Tropical pulmonary eosinophilia is in part caused by the hyperimmune responsiveness of the lung tissue against the antigens of degenerating microfilariae. We have previously shown that the activation of the transcription factor NF-κB is essential for the synthesis and release of multiple pro-inflammatory cytokines in HEp-2 human airway epithelial cells following exposure to filarial parasitic sheath proteins (FPS). Neither the antigenic component nor the receptor involved in this activation is known.

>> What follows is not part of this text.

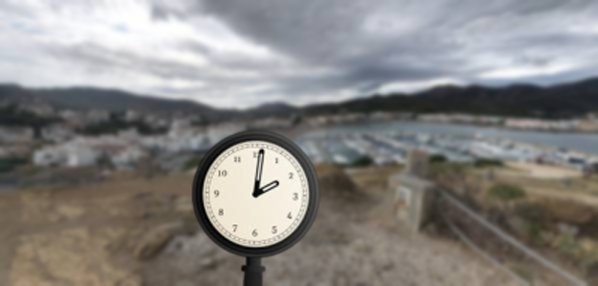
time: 2:01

Herein we provide evidence that FPS activation of NF-κB can be augmented by the cell surface expression of CD14. CD14 expression, however, is not sufficient to transduce FPS signals for NF-κB activation, since its expression in different cell types does not always furnish the capacity to respond to FPS. We also show that NF-κB activation by FPS treatment can be distinguished from that induced by bacterial lipolysaccharide, an agent that can also activate NF-κB in a CD14-dependent fashion. These observations suggest that the capacity of certain lung epithelial cells to interact with microfilarial antigens, activate NF-κB in a CD14-dependent manner and produce pro-inflammatory cytokines may be a contributory factor to immune responses manifested by tropical pulmonary eosinophilia.